Full-screen mode plus the slideshow is what I use when I want photos running on a display for an event or a party. It’s a better use case for this than anything Apple TV’s screensaver offers when you want control over exactly what folder is being shown.
One thing I plan to add: randomized playback order. Right now the slideshow steps through images in their current sort order, which is fine but predictable. Randomize would make it significantly more useful for ambient display.
Working with Claude Code
I wrote a project.md file before touching any code. Not a full spec, just a plain-language description of what the app should do and why. As the project moved forward I kept updating it. Claude could read that file at the start of each session and maintain coherent context on what we were building and what decisions had already been made.
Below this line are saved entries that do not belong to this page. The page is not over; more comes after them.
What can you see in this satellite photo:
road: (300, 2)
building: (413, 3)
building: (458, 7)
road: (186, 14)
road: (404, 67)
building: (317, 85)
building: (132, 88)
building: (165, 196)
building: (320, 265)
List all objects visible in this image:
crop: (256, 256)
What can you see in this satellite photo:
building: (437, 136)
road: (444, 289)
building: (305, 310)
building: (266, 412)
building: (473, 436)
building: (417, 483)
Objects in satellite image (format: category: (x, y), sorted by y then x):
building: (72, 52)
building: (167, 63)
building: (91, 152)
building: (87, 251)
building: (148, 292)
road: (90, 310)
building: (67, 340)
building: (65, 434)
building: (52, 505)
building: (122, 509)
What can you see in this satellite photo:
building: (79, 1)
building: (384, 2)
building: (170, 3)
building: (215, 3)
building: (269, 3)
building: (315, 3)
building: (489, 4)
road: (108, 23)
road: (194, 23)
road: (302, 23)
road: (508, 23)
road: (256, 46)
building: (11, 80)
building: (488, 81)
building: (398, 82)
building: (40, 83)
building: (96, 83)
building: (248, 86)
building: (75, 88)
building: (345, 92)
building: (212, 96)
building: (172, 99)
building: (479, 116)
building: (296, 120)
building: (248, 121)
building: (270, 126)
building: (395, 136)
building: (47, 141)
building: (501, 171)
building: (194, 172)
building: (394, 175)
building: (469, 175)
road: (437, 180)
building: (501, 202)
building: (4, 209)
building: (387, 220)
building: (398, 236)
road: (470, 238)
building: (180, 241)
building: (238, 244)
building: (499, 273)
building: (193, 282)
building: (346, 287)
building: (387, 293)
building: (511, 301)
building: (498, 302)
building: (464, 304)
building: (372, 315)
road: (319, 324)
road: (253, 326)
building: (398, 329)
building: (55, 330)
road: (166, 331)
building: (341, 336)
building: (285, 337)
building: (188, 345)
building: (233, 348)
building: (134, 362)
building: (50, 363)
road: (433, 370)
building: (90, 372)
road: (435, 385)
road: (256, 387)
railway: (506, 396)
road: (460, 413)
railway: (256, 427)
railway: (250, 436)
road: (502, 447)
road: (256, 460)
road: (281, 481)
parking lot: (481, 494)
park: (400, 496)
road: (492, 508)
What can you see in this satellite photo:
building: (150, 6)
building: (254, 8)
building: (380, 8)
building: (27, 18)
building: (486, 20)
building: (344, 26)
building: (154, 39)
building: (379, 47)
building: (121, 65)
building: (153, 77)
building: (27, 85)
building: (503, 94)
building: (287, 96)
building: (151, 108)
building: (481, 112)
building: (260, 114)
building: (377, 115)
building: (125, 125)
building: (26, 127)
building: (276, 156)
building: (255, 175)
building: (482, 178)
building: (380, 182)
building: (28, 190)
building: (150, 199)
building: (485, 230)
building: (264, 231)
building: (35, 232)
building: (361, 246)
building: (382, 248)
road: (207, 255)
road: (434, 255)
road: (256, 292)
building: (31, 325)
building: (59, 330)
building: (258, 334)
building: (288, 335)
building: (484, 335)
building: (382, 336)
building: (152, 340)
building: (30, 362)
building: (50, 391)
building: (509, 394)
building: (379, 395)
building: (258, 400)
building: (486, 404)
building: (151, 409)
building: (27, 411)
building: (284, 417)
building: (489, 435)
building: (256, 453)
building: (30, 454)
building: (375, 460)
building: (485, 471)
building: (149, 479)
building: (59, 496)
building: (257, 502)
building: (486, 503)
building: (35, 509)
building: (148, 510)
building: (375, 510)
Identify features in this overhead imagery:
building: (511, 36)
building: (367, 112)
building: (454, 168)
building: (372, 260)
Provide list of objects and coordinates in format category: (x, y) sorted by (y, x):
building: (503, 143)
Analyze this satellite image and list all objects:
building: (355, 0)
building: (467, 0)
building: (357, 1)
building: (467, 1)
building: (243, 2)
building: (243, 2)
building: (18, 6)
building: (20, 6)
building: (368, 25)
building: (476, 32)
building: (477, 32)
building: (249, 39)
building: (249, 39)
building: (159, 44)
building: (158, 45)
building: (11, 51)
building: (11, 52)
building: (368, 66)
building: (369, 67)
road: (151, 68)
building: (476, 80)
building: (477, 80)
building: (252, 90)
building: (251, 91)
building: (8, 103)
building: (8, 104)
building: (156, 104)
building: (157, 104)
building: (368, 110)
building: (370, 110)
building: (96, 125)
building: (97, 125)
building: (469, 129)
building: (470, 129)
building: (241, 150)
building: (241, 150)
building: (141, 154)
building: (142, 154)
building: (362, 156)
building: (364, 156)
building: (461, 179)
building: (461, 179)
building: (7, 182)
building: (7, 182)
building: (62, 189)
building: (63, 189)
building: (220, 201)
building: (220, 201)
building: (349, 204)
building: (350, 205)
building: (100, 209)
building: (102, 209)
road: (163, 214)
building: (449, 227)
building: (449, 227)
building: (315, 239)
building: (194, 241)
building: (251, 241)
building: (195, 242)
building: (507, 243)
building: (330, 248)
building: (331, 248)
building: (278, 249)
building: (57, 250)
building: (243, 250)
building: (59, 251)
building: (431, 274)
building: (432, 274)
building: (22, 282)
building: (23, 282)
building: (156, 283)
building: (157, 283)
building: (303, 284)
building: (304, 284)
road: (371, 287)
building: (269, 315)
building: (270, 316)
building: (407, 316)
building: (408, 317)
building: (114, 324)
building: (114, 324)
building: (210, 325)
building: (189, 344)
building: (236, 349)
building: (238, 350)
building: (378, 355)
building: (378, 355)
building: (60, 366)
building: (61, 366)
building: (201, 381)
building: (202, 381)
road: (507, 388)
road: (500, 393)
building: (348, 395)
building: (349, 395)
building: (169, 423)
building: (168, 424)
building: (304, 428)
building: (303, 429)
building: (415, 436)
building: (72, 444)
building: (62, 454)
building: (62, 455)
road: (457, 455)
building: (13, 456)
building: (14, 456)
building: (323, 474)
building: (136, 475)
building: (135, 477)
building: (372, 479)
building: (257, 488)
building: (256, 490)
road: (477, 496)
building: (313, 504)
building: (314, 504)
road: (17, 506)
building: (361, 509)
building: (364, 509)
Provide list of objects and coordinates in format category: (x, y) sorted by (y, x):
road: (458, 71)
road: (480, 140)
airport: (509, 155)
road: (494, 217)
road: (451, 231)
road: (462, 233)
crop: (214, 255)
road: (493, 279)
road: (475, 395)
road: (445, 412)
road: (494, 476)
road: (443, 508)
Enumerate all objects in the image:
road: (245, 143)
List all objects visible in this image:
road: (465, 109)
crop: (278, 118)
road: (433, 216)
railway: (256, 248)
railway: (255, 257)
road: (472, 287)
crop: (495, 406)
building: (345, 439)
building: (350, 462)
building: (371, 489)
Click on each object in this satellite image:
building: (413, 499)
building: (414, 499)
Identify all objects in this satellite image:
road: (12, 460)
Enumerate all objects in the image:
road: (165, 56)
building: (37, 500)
Claude handled the Swift boilerplate fast. The SwiftUI view scaffolding, the file system watcher, the thumbnail cache, the settings persistence model. Anything structural came quickly. What it does not do is make product decisions. When I wanted to add the Ken Burns effect, I had to decide what that meant for this app before Claude could build it. The direction stays with you.
Debugging took multiple rounds on some things. The pattern that worked: describe exactly what you’re seeing, point to the relevant part of the code, and if Claude’s first pass doesn’t find it, push it to look further out in the surrounding code. It will find the issue eventually. The trick is not accepting “I can’t reproduce that” as an answer and instead walking through the symptoms more specifically.
The key takeaway is that I spent a couple of hours building something I would have spent days learning to build from scratch. I can still reason about the Swift code and follow what it’s doing. I just don’t have to write it from scratch.
Performance and Security
Two things I wanted to be deliberate about from the start: performance and security.
On performance, the main concern was the thumbnail cache. If the app tries to load full-resolution images just to display a 150px thumbnail, scrolling a folder with a few hundred photos gets slow fast. Claude suggested aggressive caching early on, and the approach it landed on keeps the gallery responsive even with large folders.
On security, I had Claude review the code specifically for how it was handling file system access and user data. No network calls, no telemetry, no external dependencies. What you open stays on your machine. A feature I want to add in the future is per-directory authentication, something like Touch ID before loading a specific folder.
What’s Next
A short list of things I want to add:
- Randomized slideshow order
- Touch ID / password authentication per folder
- Some form of basic metadata editing (at least rename)
The project is open and the build process is straightforward. If you want to run it yourself, clone the repo, run ./build-app.sh, and copy the output to /Applications.